Pertahanan saya pun lalu jebol! Jadi lah kami cerita masalah yang kami hadapi kepada orang tua. Tentang paspor yang tidak terbaca dan otomatis mengakibatkan tidak bisa keluarnya visa haji. Rasanya lega, orang tua pun ikhlas sudah datang jauh-jauh jika memang jalan kami tidak bisa berhaji tahun ini. Dan yang lebih penting, dengan bercerita, kami bisa memohon doa…. Karena bukankah doa orang tua, sejatinya, senjata dari seluruh kesulitan yang dihadapi anak-anaknya?

Sementara itu, pihak agen mengabarkan kalau besok adalah hari terakhir kepastian. Jika paspor kami masih juga tidak terbaca. Aplikasi visa haji tidak bisa dimasukkan.

Rabu, 9 September 2015 (H-6 menuju keberangkatan ke tanah suci).

Siap-siap, ini akan jadi cerita yang sangat panjang….

“Si travel agent-nya masih nyoba lagi, paling lambat jam 1 siang bakal ngabarin kita tentang paspor. Sementara sambil nunggu, aku mau coba kontak Ibu Duta Besar Madrid,” akhirrnya suami saya memutuskan menghubungi langsung Ibu Dubes, sebagai satu-satunya harapan terakhir kami.

Suami saya lalu menulis email tentang situasi yang kami hadapi. Tak disangka, Bu Dubes justru langsung menelepon dari Madrid! Beliau menjelaskan bahwa beliau pun akan berangkat haji, tapi tentu saja dengan jalur diplomatik. Beliau juga bercerita baru saja kembali dari KSA Madrid untuk mengurus salah satu staff lokal KBRI yang terganjal urusan visa karena tidak memiliki paspor diplomatik, jadi harus melalui jalur umum seperti kami… Ibu Dubes juga lalu menutup dengan informasi tambahan, yang kemudian membuat hati saya berkeping-keping…….

Bahwa sudah ada satu orang Indonesia yang berdomisili di Portugal yang akhirnya benar-benar batal berangkat haji karena urusan paspor.

Paspor si WNI ini tidak bisa terbaca oleh sistem, dan bahkan si agen meminta paspor yang sudah ada chip nya (seperti e-paspor)! Allahu Akbar, benar-benar tidak masuk akal! Bahkan di Indonesia saja baru segelintir kantor imigrasi yang bisa mengeluarkan paspor jenis tersebut.

> [TUJUAN LATIHAN]: Sambung lagi cerita soal paspor dan visa haji di atas, mulai setelah kalimat terakhirnya. Baris-baris berikut tidak ada hubungannya dengan cerita soal paspor dan visa haji di atas.

> [CUPLIKAN DATA]:
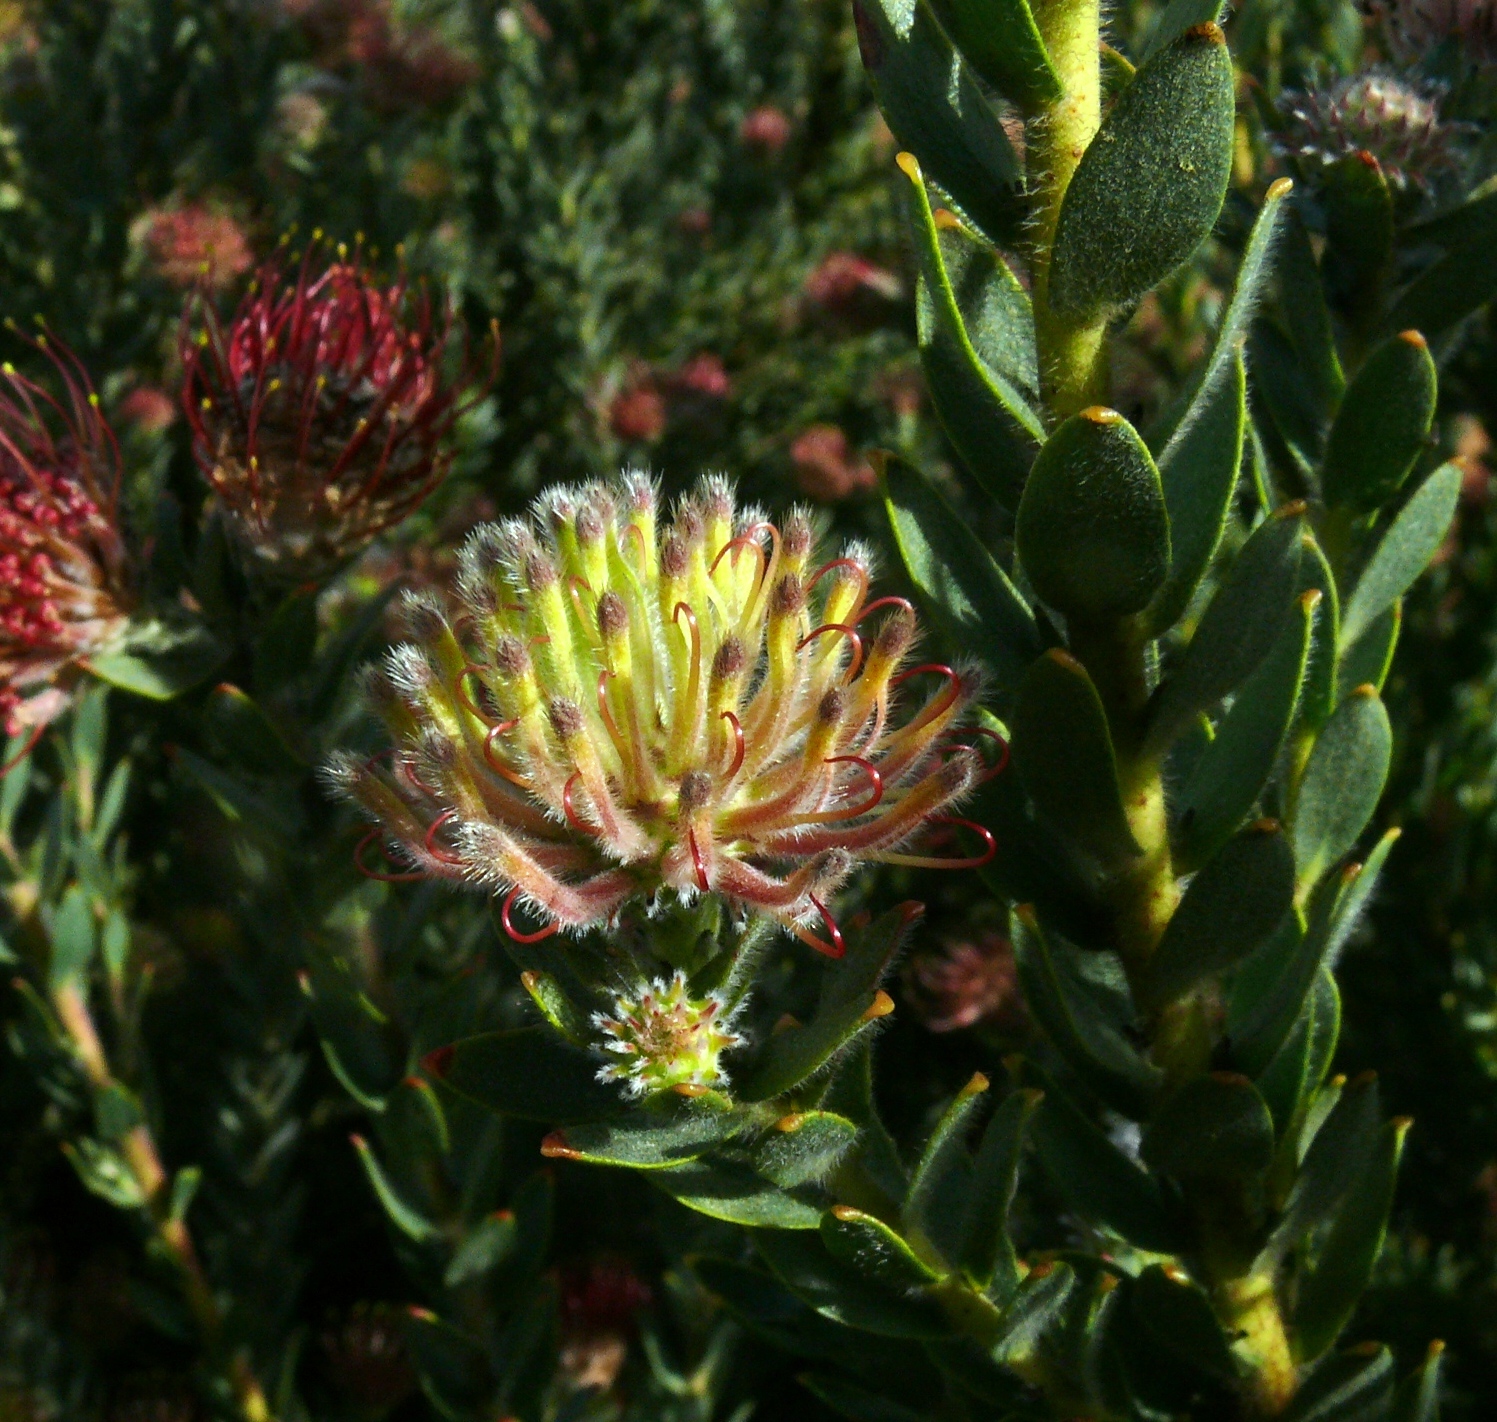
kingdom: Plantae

> [JAWABAN YANG DIHARAPKAN]:
“Siap dengan kemungkinan terburuk dan usaha terakhir kita ya?” tanya suami saya, “Kalau paspor masih nggak terbaca, hari ini juga langsung kita jalan ke Madrid. Kamu stand-by di depan laptop kalo sewaktu-waktu kita butuh beli tiket,” tambahnya lagi.

Ya Rabbi… Detik demi detik menunggu kepastian dari travel agent benar-benar terasa sangat panjang! Berbagai perasaan berkecamuk. Tapi yang jelas, kami sudah sepakat bahwa segala daya upaya sampai titik penghabisan terakhir akan kami lakoni. That way, kalau akhirnya kami nggak jadi berangkat, rasanya nggak nyesel, karena sudah berupaya semaksimal mungkin. Orang tua pun merestui. Mereka yang baru semalam tiba di Sevilla, langsung ditodong untuk jaga anak-anak di rumah.

“Travel agent-nya udah ngabarin. Mereka udah give up. Udah berkali-kali dicoba, baik manual maupun scan tetep gak jalan. Aku udah kabarin KBRI Madrid, kita ganti paspor. Kamu urus tiket ya… Aku ada rapat penting di kantor. Tolong cari kereta yang sekitar jam 3 sore,” begitu akhirnya suami mengabarkan dari kantor.

Langsung lah pontang-panting saya mencari tiket kereta api. Alhamdulillah, Sevilla-Madrid ada kereta cepat selama 2,5 jam padahal jaraknya hampir 600 km. Tapi tentu saja harganya melonjak gila-gila an kalau dibeli mepet begini. Bismillaah, waktu itu saya sama sekali nggak mikir masalah harga. Klak klik klak klik, beres! Jam 14.45 saya berangkat dari rumah untuk kereta api jam 15.35 dan kembali ke Sevilla jam 21.30.

Suami saya lalu bersiap di halte depan kantor, menunggu bus yang saya tumpangi lewat.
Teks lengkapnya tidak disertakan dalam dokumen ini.